- **EXERCISE BRIEF**
Reproduce the lines of the dataset entries below, beginning at the line that contains "Условия продажи физическим лицам" and stopping after the line that contains "防水性と難燃性を持たせることで、アウトドアシーンで幅広". Leave the pictures out of your answer.

(DATA SUPPLIED)

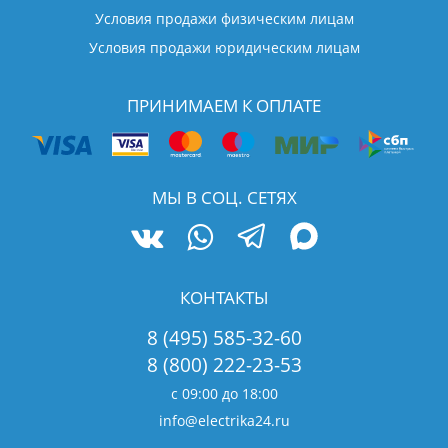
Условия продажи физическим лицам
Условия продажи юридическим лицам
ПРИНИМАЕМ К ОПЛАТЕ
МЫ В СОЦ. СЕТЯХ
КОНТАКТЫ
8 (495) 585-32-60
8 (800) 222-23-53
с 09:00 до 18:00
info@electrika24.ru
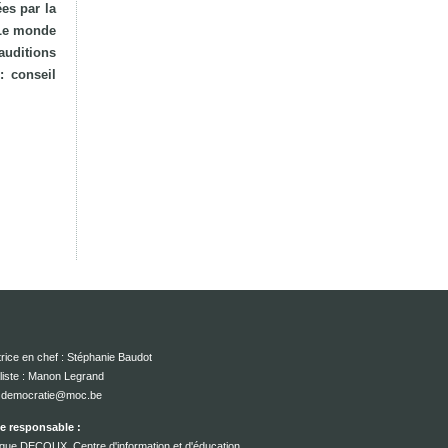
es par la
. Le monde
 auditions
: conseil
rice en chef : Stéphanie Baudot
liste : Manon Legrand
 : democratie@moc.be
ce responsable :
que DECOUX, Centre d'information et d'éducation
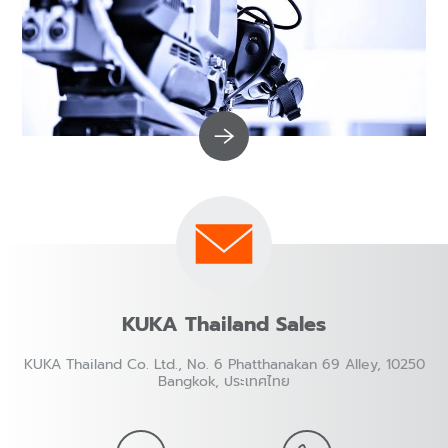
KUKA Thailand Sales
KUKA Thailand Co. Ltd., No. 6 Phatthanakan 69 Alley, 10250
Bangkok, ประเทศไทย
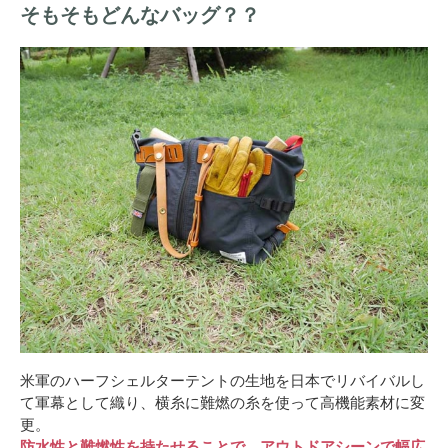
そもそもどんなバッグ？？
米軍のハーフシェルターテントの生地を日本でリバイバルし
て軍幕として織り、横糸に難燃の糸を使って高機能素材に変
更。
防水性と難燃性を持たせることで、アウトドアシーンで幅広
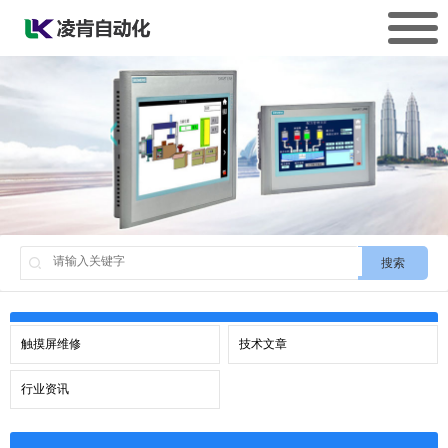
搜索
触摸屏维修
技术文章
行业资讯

(End DATA SUPPLIED)
(DATA SUPPLIED)

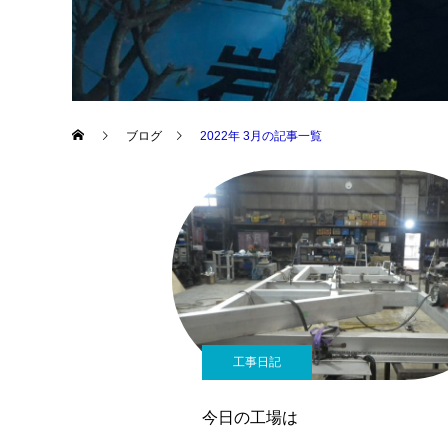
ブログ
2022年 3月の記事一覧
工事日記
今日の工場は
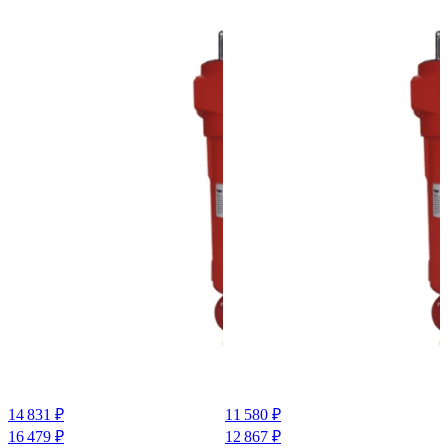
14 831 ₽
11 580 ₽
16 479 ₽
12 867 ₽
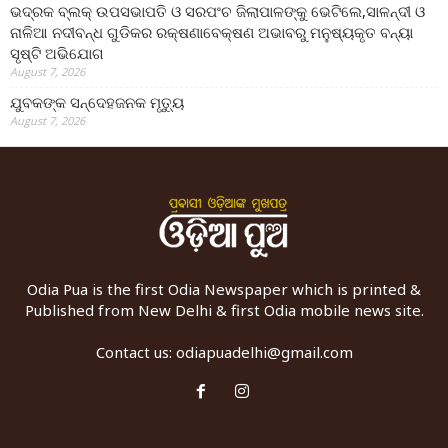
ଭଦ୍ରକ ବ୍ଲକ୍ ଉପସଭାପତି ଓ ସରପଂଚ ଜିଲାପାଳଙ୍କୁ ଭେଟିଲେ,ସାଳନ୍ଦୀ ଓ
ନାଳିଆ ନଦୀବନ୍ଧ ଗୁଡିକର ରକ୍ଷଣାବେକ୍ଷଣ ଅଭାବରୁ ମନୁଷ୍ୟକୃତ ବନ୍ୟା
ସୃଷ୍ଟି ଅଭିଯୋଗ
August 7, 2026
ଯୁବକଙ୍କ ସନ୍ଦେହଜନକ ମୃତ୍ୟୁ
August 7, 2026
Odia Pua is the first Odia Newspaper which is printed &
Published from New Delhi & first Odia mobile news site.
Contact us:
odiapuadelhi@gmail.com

(End DATA SUPPLIED)

- **EXERCISE OUTPUT**
Условия продажи физическим лицам
Условия продажи юридическим лицам
ПРИНИМАЕМ К ОПЛАТЕ
МЫ В СОЦ. СЕТЯХ
КОНТАКТЫ
8 (495) 585-32-60
8 (800) 222-23-53
с 09:00 до 18:00
info@electrika24.ru
es par la
. Le monde
 auditions
: conseil
rice en chef : Stéphanie Baudot
liste : Manon Legrand
 : democratie@moc.be
ce responsable :
que DECOUX, Centre d'information et d'éducation
KUKA Thailand Sales
KUKA Thailand Co. Ltd., No. 6 Phatthanakan 69 Alley, 10250
Bangkok, ประเทศไทย
そもそもどんなバッグ？？
米軍のハーフシェルターテントの生地を日本でリバイバルし
て軍幕として織り、横糸に難燃の糸を使って高機能素材に変
更。
防水性と難燃性を持たせることで、アウトドアシーンで幅広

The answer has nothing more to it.